KL: I think it’s difficult, if not futile, to try to summarize entire bodies of literature in generalities. Qualities in individual Chinese writers stand out for me—Chen Qiufan’s trenchant social observations, Xia Jia’s poetic voice, Ma Boyong’s humorous blending of classical Chinese and Western elements, Liu Cixin’s grand feats of imagination—just like qualities in individual Anglophone writers impress me. But I can’t tell you how Chinese writers, as a group, are different from Anglophone writers, as a group—beyond banal observations such as Chinese writers appear to make use of more Chinese cultural references in their work.
It is true, however, that seeing Chinese cultural elements used in speculative fiction has helped me see more possibilities for telling the kind of stories I wanted to tell.
Oyceter on the first two seasons of Game of Thrones:
I knew HBO added a ton of nudity and sex before going in, but wow, I am still a bit astonished by just how much. Of course, the nudity is almost entirely women. I think there are three scenes with full male nudity, one of which is in a non-sex scene and one is in a sex scene in which convenient bits are obscured. Other than that, we get one scene of the older Stark boys topless, and two scenes with Renly and Loras making out while topless. The nudity and sex is also SO RANDOM. I assume they couldn’t get most of the main actresses to sign on for so much nudity, so instead there are endless scenes with prostitutes. And since the prostitutes are by and large random, to justify the scenes, you generally have male characters randomly pontificating about their motives or otherwise giving random exposition they couldn’t fit in otherwise.
Even putting aside my feminist rage, this is so annoying because it is such a clunky way to exposit and lets the writers stick in info that way instead of working it into the show more organically. And if they had to have sex and nudity, it’d be nice if they could have gone with something that actually added to the series, like maybe a flashback to Robert and Cersei first having sex or something.
Marie Brennan (I seem to be linking to her a lot) on “gritty” vs. “grimdark”:
So I’m thinking about our terminology — “gritty” and “grimdark” and so on. What do we mean by “grit,” anyway? The abrasive parts of life, I guess; the stuff that’s hard and unpleasant. Logistics and consequences and that sort of thing, the little stony details that other books might gloss over. It’s adjacent to, or maybe our new replacement for, “low fantasy” — the stories in which magic is relatively rare, and characters have to do things the hard way, just like us. Hence laying claim to the term “realism”: those kinds of details that can ground a story in reality.

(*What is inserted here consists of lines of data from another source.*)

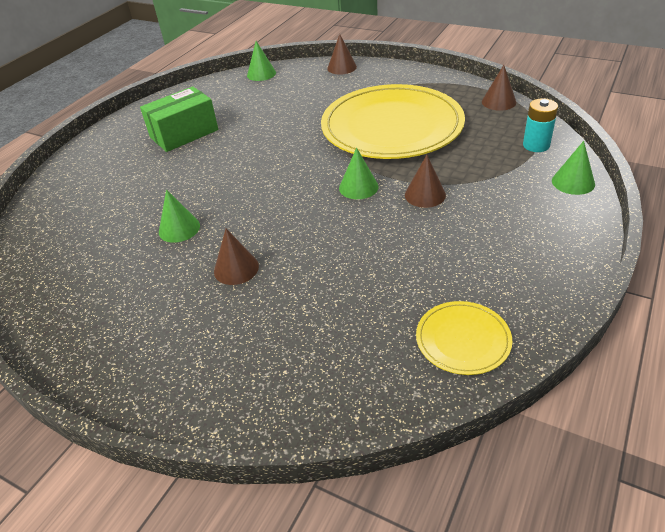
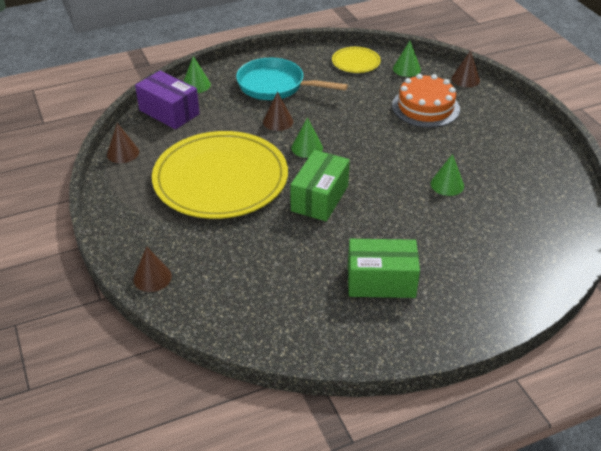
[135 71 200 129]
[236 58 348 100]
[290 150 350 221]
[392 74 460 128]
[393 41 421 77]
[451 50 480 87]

But that isn’t the same thing as “grimdark,” is it? That describes a mood, and you can just as easily tell a story in which everything is horrible and doomed without those little details as with. (As indeed some authors do.) Hence, of course, the counter-arguments that grimdark fantasy is just as selective in its “realism” as lighter fare: if you’re writing about a war and all the women are threatened with sexual violence but none of the men are, then you’re cherry-picking your grit.
Also read the comments, particularly this one:
The thing that strikes me about the grimdark discussion is that there are multiple different-but-interlocking conversations going on at once. One is an argument about whether “realism” is grounds for granting a work a higher degree of artistic merit. Another is an argument about to what extent realism actually requires focusing on the darker and more unpleasant aspects of life. And the third is: supposing that we grant that the historical prevalence of misogyny and rape requires that they be addressed in realistic fiction, are there ways of portraying them that do no themselves reinforce misogyny and rape culture?
Consider the Tea Cosy on Another Irish Abortion:
Irish abortion stories have that thing in common, though, don’t they? Not all of them. These days they’re as likely to be accessed over the internet as through our more traditional boats and flights out. But any time one of us needs an abortion we must become outlaws- either by breaking the law or travelling until we are, literally, outside it.